A bleeding disorder in your dog results in the blood either not clotting properly or bleeding excessively after minor cuts and bruises. There can be several reasons for your dogs bleeding disorder.
The first problem can be thrombocytopenia where there are not enough blood platelets in the bloodstream, resulting in the inability to clot or a tear in the blood vessel wall, causing oozing of the blood excessively.
Thrombocytopathy is the result of poor functioning platelets, as they are not sticky enough to stick to each other and the blood vessel walls. There may also be a disorder involving the coagulation factor of the liquid part of the blood known as the plasma.
If your dog has evidence of a bleeding disorder, you may notice such signs as excessive bleeding without cause, bruising without any type of trauma, tiny pin-point red spots on the gums or the white of the eyes (a result of Vasculitis), pale gums and blood in the urine. Any sins of a bleeding disorder warrant a call to your veterinarian immediately.
Your vet will need to perform a complete medical examination with necessary medical history provided by you. Tests may involve a complete blood count which can indicate number of platelets, the cells that allow the blood to clot, and number of blood cells left due amount of blood loss. A buccal mucosal bleeding time may be performed to evaluate platelet function. A small cut is made on the gums, and the time required for a clot to form is measured. Blood clotting can also be measured by other tests such as activated coagulation time (ACT), activated partial thromboplastin time (APTT), one stage prothrombin time (OSPT). In each of these tests, a small amount of blood is drawn into a small tube and is artificially activated to measure clotting time. A bone marrow biopsy may also be performed.

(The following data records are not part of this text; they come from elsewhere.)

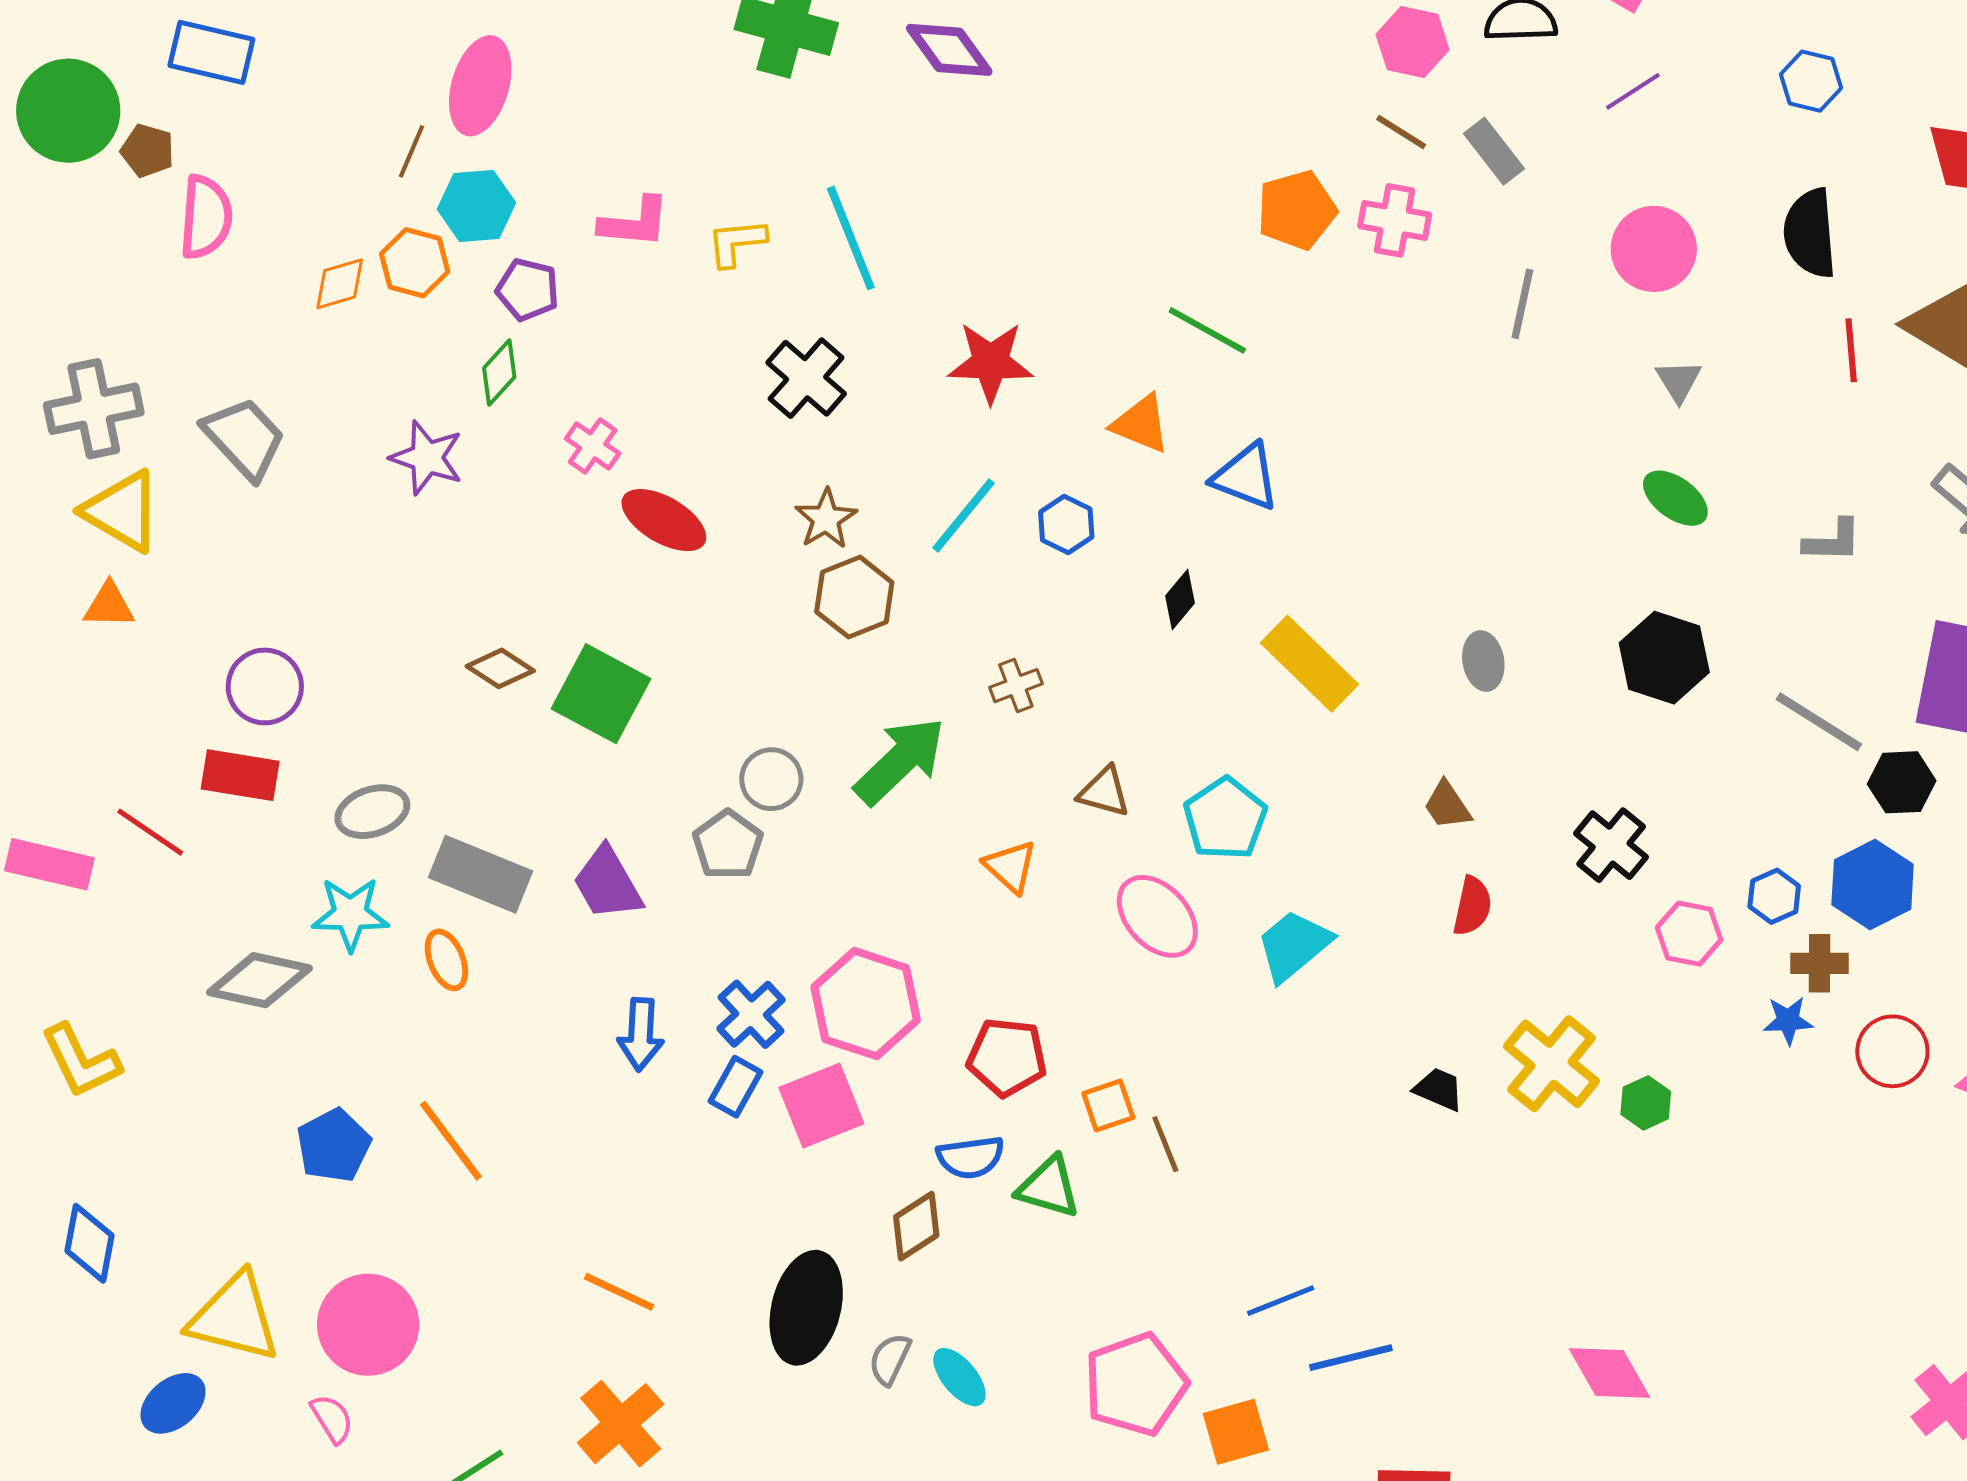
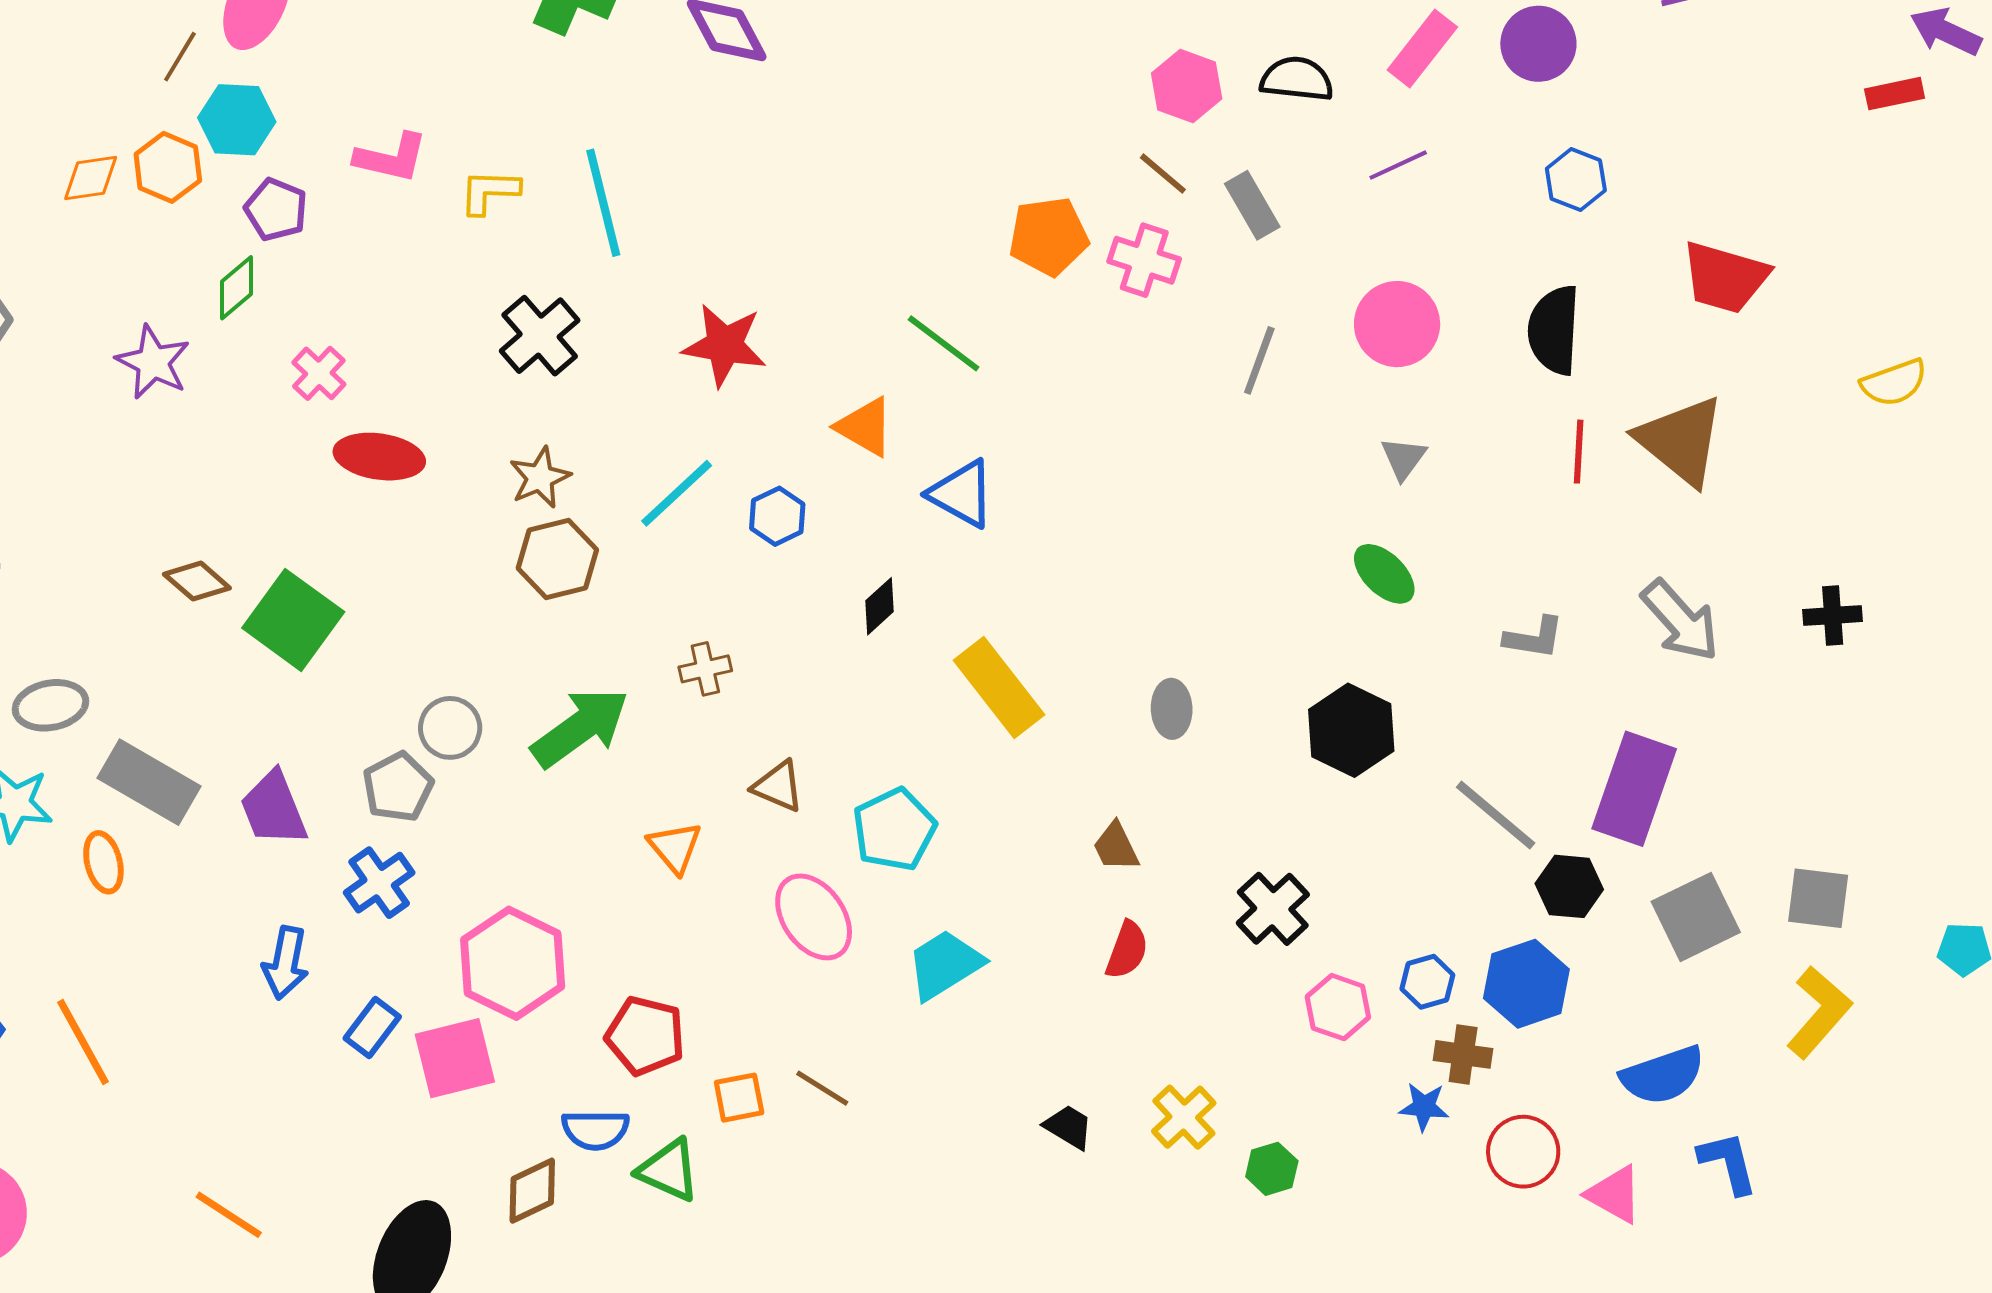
red ellipse: (664, 520) -> (379, 457), turned -30
blue cross: (751, 1014) -> (379, 883), moved
yellow cross: (1552, 1064) -> (1184, 1117), size x0.7
brown line: (1165, 1144) -> (822, 1088), moved, turned -44

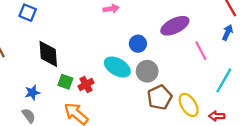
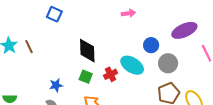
black diamond: (48, 54) -> (87, 51), moved
gray circle: (147, 71) -> (168, 63), moved
red cross: (86, 84) -> (111, 74), moved

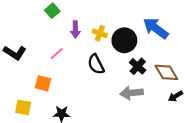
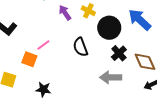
purple arrow: (75, 29) -> (65, 13), turned 140
yellow cross: (100, 33) -> (88, 11), moved
pink line: (57, 54) -> (43, 45), moved

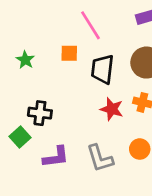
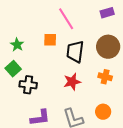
red star: (112, 109) -> (72, 82), moved, turned -30
green square: (20, 137) -> (13, 69), moved

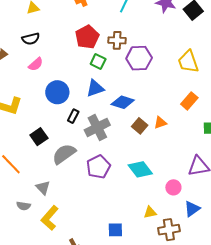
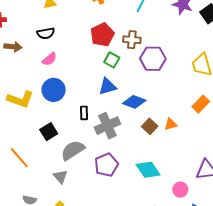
blue circle: (57, 92) -> (54, 90), moved
black rectangle: (73, 116) -> (84, 113), turned -32
gray triangle: (43, 188) -> (60, 177), moved

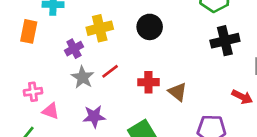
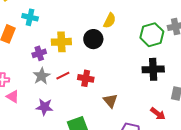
black circle: (150, 27) -> (93, 39), moved
red cross: (148, 82) -> (86, 78), moved

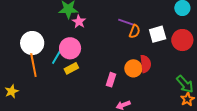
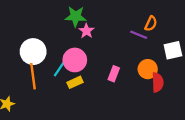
orange semicircle: (135, 31) -> (151, 24), moved
orange circle: (133, 68) -> (148, 69), moved
pink rectangle: (111, 80) -> (114, 74), moved

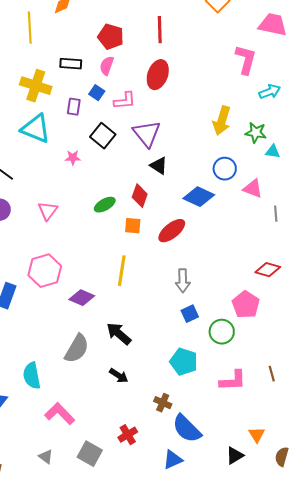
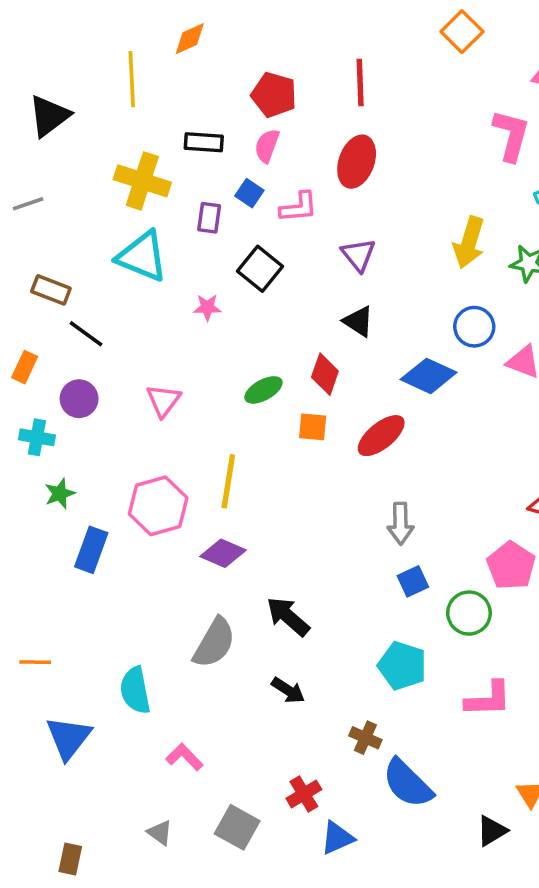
purple triangle: (147, 134) -> (358, 255), moved, size x0.7
yellow line: (122, 271) -> (228, 481), moved
pink L-shape: (60, 414) -> (184, 757), size x0.7
blue triangle: (173, 460) -> (337, 838), moved

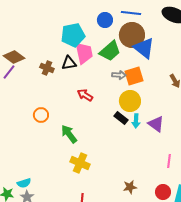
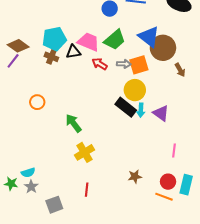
cyan pentagon: (73, 35) -> (54, 39), moved
brown circle: (132, 35) -> (163, 48), moved
pink trapezoid: (84, 53) -> (89, 42), turned -55
red arrow: (85, 95) -> (100, 64), moved
orange circle: (41, 115) -> (37, 102), moved
black rectangle: (121, 118) -> (126, 107), size x1.5
yellow cross: (80, 163) -> (85, 152), turned 36

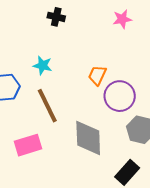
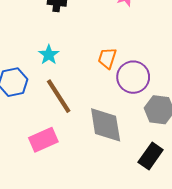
cyan star: (43, 65) -> (49, 55), turned 30

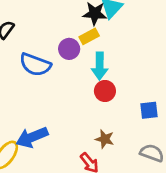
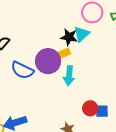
purple circle: (69, 49) -> (48, 61), size x1.6
red circle: (105, 91) -> (90, 108), moved

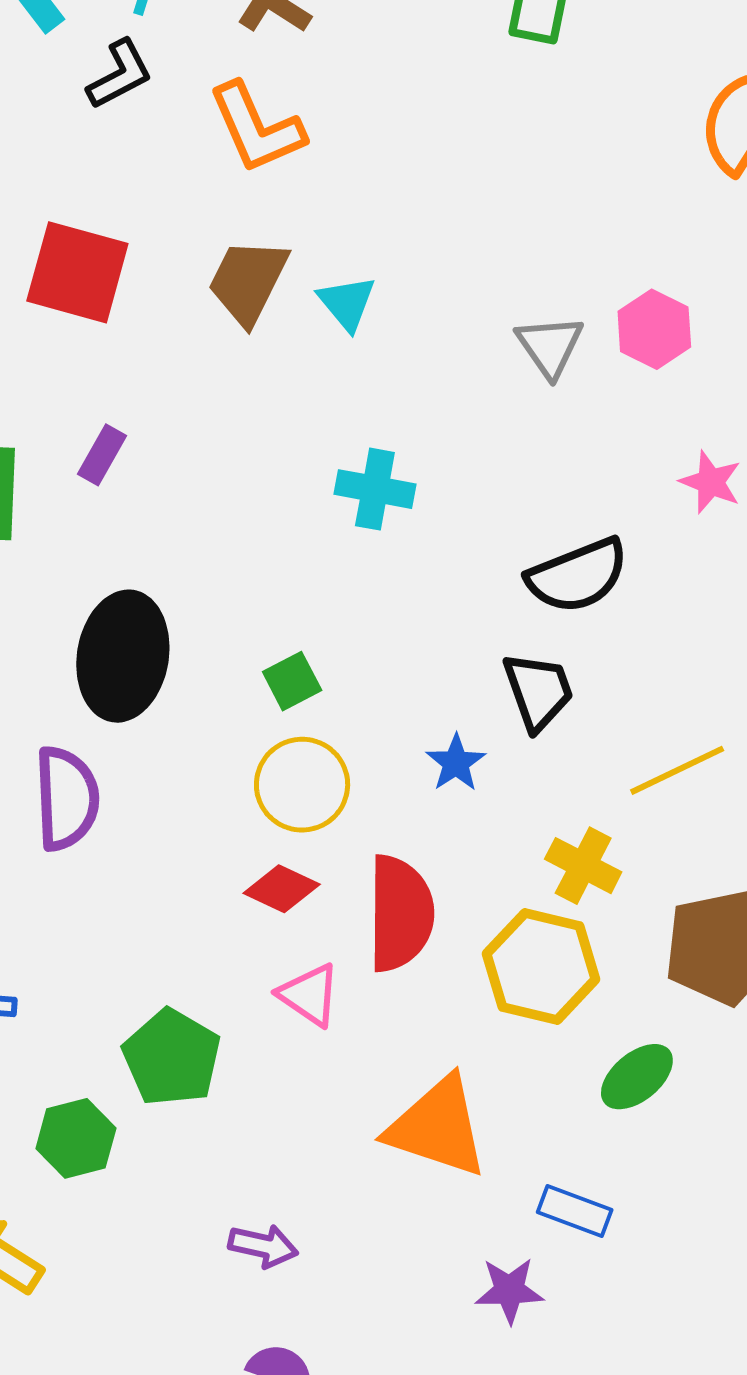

Most often, treatment for a bleeding disorder involves treatment of the underlying disorder. If your dog has been tested to be suffering from Von Willebrand’s disease, a condition with a deficiency in the substance that helps the platelets stick together, your dog may be treated with a plasma transfusion. A dog suffering from the infectious causes of thrombocytopenia may need a treatment of antibiotics. Because of these infectious causes and immune mediated causes as well, treatment may require corticosteroids to suppress the immune system along with the antibiotics. Your vet will prescribe the right treatment for your dogs’ particular needs. The condition may be just a matter of needing some blood transfusions of red blood cells or whole blood cells plus plasma.
Other factors are always considered as well such as if your dog ingested something toxic, requiring a supplement of Vitamin K along with a transfusion. A bleeding disorder needs immediate medical attention and treatment.
At home care requires careful observation at all times. You may need to keep your dog in a confined area to protect him/her and minimize any chances of trauma or injury. Avoid overexertion and rambunctious playtime. Keep up with any recommended medications prescribed by your veterinarian and follow-up vet visits to be sure your dog is on the right road to recovery from these bleeding disorders.